Ed Driscoll

This Can’t Be Real, Can It? Part Deux

In September of 2008, Naomi Wolf looked at Sarah Palin and saw the second coming of a cross between Evita Peron and the Third Reich, in a Huffington Post essay that seems particularly rich nearly one year later, in light of her fellow leftists’ meltdown over fiscally conservative Tea Party attendees and town hall-related protests against further socializing medicine:

Please understand what you are looking at when you look at Sarah “Evita” Palin. You are looking at the designated muse of the coming American police state.

You have to understand how things work in a closing society in order to understand “Palin Power.” A gang or cabal seizes power, usually with an affable, weak figurehead at the fore. Then they will hold elections — but they will make sure that the election will be corrupted and that the next affable, weak figurehead is entirely in their control. Remember, Russia has Presidents; Russia holds elections. Dictators and gangs of thugs all over the world hold elections. It means nothing. When a cabal has seized power you can have elections and even presidents, but you don’t have freedom.

I realized early on with horror what I was seeing in Governor Palin: the continuation of the Rove-Cheney cabal, but this time without restraints.

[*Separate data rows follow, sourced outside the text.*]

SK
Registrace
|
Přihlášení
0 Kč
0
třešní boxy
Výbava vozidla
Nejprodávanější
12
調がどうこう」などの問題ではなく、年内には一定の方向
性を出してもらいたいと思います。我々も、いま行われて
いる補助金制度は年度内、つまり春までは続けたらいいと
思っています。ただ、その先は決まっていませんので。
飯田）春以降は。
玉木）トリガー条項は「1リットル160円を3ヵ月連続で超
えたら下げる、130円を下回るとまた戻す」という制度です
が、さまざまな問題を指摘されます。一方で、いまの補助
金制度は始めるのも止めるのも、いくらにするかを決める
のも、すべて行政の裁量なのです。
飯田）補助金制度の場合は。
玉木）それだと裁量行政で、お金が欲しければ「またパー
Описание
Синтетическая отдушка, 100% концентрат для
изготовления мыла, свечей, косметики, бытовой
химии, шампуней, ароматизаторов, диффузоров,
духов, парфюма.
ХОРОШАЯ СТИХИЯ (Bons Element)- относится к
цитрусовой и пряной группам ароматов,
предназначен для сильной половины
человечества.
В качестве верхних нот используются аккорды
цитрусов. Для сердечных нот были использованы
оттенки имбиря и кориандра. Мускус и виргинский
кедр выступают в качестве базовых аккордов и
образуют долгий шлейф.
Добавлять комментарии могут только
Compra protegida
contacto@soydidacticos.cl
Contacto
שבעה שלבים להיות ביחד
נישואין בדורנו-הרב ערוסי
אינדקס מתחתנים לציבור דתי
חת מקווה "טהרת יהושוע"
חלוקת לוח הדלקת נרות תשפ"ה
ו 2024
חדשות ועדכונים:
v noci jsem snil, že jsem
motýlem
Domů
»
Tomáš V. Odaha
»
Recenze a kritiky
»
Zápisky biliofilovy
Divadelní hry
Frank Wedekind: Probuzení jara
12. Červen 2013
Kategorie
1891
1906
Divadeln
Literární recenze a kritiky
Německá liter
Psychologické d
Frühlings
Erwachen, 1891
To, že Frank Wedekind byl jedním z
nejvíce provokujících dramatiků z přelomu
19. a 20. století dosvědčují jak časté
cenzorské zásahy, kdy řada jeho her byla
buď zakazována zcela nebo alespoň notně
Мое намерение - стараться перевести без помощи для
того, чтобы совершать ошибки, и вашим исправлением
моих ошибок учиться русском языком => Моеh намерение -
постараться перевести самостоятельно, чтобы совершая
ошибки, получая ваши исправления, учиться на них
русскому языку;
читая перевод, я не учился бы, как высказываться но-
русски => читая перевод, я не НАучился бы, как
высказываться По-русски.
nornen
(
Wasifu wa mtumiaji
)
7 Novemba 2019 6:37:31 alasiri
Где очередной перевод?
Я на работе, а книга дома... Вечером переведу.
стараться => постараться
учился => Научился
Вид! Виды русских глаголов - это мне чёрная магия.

Not surprisingly for the woman who put Al Gore in earth tones, the aesthetics of this fantasy were particularly important, as Newsbusters’ P.J. Gladnick noted with the passages from the above-linked HuffPo screed that he excerpted and highlighted:

…Look at the RNC. This is supposed to be McCain’s America. But you see the unmistakable theatre of Rove’s S and M imagery — and you see stages eight, nine and ten of the steps to a dictatorship as I outlined them in The End of America. Preemptive arrest? Abusive arrest? “Newly released footage, which was buried to avoid confiscation, shows riot cops arresting and abusing a giant group of people for nothing.”

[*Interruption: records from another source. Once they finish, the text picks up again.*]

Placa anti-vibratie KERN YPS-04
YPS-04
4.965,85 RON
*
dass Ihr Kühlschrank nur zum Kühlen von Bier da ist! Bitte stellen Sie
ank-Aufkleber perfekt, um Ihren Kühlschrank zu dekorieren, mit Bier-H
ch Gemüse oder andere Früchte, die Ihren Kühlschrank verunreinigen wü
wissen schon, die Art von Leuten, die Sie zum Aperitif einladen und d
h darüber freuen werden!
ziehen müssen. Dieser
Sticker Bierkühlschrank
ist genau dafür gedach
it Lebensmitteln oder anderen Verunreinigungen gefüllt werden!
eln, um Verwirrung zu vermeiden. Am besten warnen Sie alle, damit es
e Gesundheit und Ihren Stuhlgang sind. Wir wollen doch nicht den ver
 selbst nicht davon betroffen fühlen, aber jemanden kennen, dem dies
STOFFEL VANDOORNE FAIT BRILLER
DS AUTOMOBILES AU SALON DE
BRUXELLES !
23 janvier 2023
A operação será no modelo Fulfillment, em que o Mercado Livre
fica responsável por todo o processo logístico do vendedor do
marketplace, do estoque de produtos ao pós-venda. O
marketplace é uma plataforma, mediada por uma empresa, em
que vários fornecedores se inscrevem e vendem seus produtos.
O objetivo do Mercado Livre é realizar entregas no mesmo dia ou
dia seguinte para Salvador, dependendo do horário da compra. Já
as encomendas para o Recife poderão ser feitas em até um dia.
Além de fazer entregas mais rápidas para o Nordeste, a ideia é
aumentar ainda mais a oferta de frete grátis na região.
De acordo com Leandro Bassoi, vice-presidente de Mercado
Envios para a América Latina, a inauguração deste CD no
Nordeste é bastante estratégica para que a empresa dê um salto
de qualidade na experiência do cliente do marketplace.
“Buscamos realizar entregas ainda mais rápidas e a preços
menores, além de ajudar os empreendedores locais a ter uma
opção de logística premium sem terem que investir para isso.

The riot police wore the black S&M gear of the Rovian fantasy life and carried the four foot batons cops carry in North Korea. All this is not John McCain’s imagery or strategy: it is Karl Rove’s…

…In McCain-Palin’s America, citizens who are protesting are being charged as terrorists. This means that a violent war had been declared on American citizens. A well known reporter leaked to me on background that St Paul police had dressed as protesters and, dressed in Black — shades of the Blackshirts of 1920 — infiltrated protest groups…

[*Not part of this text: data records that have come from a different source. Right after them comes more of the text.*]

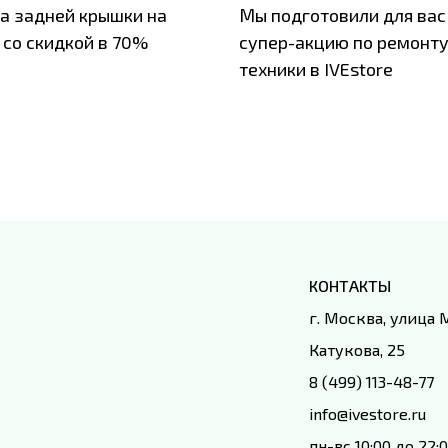
а задней крышки на
Мы подготовили для вас
 со скидкой в 70%
супер-акцию по ремонт
техники в IVEstore
КОНТАКТЫ
г. Москва, улица
Катукова, 25
8 (499) 113-48-77
info@ivestore.ru
пн-вс 10:00 до 22: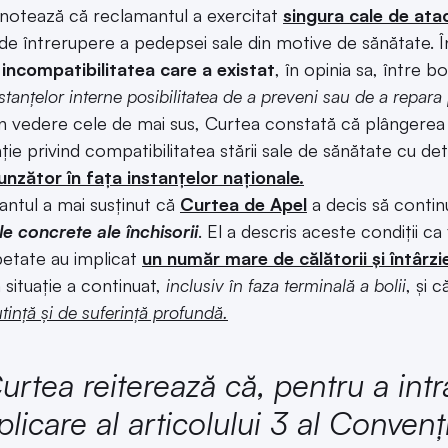
notează că reclamantul a exercitat
singura cale de atac
de întrerupere a pedepsei sale din motive de sănătate. Î
incompatibilitatea care a existat
, în opinia sa, între b
nstanțelor interne posibilitatea de a preveni sau de a repara
n vedere cele de mai sus, Curtea constată că plângerea re
ie privind compatibilitatea stării sale de sănătate cu de
nzător în fața instanțelor naționale.
ntul a mai susținut că
Curtea de Apel
a decis să conti
le concrete ale închisorii
. El a descris aceste condiții ca 
petate au implicat
un număr mare de călătorii și întârzier
 situație a continuat,
inclusiv în faza terminală a bolii
, și 
tință și de suferință profundă.
urtea reiterează că, pentru a int
plicare al articolului 3 al Convenț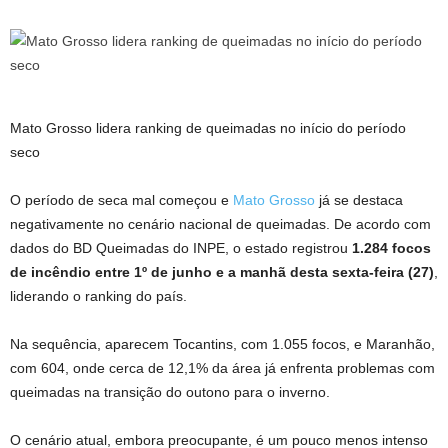
Mato Grosso lidera ranking de queimadas no início do período
seco
O período de seca mal começou e
Mato Grosso
já se destaca
negativamente no cenário nacional de queimadas. De acordo com
dados do BD Queimadas do INPE, o estado registrou
1.284 focos
de incêndio entre 1º de junho e a manhã desta sexta-feira (27)
,
liderando o ranking do país.
Na sequência, aparecem Tocantins, com 1.055 focos, e Maranhão,
com 604, onde cerca de 12,1% da área já enfrenta problemas com
queimadas na transição do outono para o inverno.
O cenário atual, embora preocupante, é um pouco menos intenso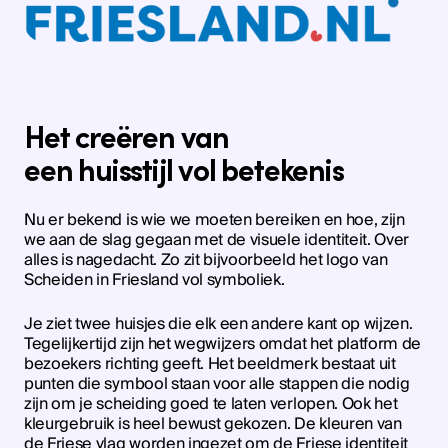
Het creëren van
een huisstijl vol betekenis
Nu er bekend is wie we moeten bereiken en hoe, zijn
we aan de slag gegaan met de visuele identiteit. Over
alles is nagedacht. Zo zit bijvoorbeeld het logo van
Scheiden in Friesland vol symboliek.
Je ziet twee huisjes die elk een andere kant op wijzen.
Tegelijkertijd zijn het wegwijzers omdat het platform de
bezoekers richting geeft. Het beeldmerk bestaat uit
punten die symbool staan voor alle stappen die nodig
zijn om je scheiding goed te laten verlopen. Ook het
kleurgebruik is heel bewust gekozen. De kleuren van
de Friese vlag worden ingezet om de Friese identiteit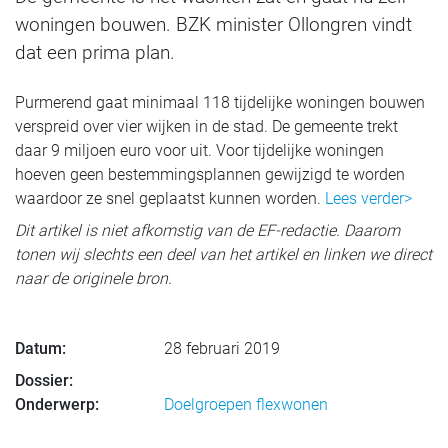
woningen bouwen. BZK minister Ollongren vindt
dat een prima plan.
Purmerend gaat minimaal 118 tijdelijke woningen bouwen
verspreid over vier wijken in de stad. De gemeente trekt
daar 9 miljoen euro voor uit. Voor tijdelijke woningen
hoeven geen bestemmingsplannen gewijzigd te worden
waardoor ze snel geplaatst kunnen worden.
Lees verder>
Dit artikel is niet afkomstig van de EF-redactie. Daarom
tonen wij slechts een deel van het artikel en linken we direct
naar de originele bron.
Datum:
28 februari 2019
Dossier:
Onderwerp:
Doelgroepen flexwonen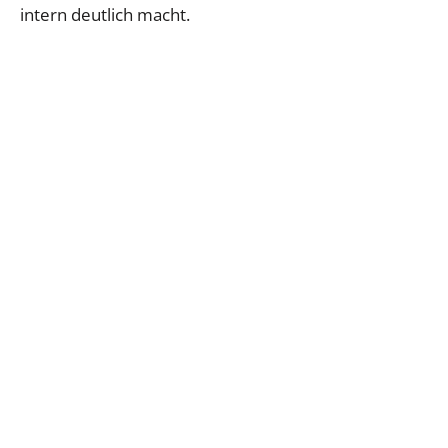
intern deutlich macht.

Contrast those V For Vendetta halucinations with Wolf’s observations on real-life Islamofascism and its impact on Muslim women, which boil down to, as Phyllis Chesler writes today, “Naomi Wolf Discovers That Shrouds Are Sexy”:

Women in chadors are really feminist ninja warriors. Rather than allow themselves to be gawked at by male strangers, they choose to defeat the “male gaze” by hiding from it in plain view.

But don’t you worry: Beneath that chador, abaya, burqa, or veil, there is a sexy courtesan wearing “Victoria Secret, elegant fashion, and skin care lotion,” just waiting for her husband to come home for a night of wild and sensuous marital lovemaking.

Obviously, these are not my ideas. I am quoting from a piece by Naomi Wolf that appeared in the Sydney Morning Herald a few days ago. Yes, Wolf is the bubbly, feminist author who once advised Vice President Al “The Climate” Gore on what colors he should wear while campaigning and who is or was friendly with Gore’s daughter. Full disclosure: I have casually known Wolf and her parents for more than a quarter-century.

Wolf recently traveled to Morocco, Jordan, and Eygpt, where she found the women “as interested in allure, seduction, and pleasure as women anywhere in the world.” Whew! What a relief. She writes:

“Many Muslim women I spoke with did not feel at all subjugated by the chador or the headscarf. On the contrary, they felt liberated from what they experienced as the intrusive, commodifying, basely sexualizing Western gaze. … Many women said something like this: …’how tiring it can be to be on display all the time. When I wear my headscarf or chador, people relate to me as an individual, not an object; I feel respected.’ This may not be expressed in a traditional Western feminist set of images, but it is a recognizably Western feminist set of feelings.”

Or as Chesler adds, “Really? If so, I’m the Queen of England.”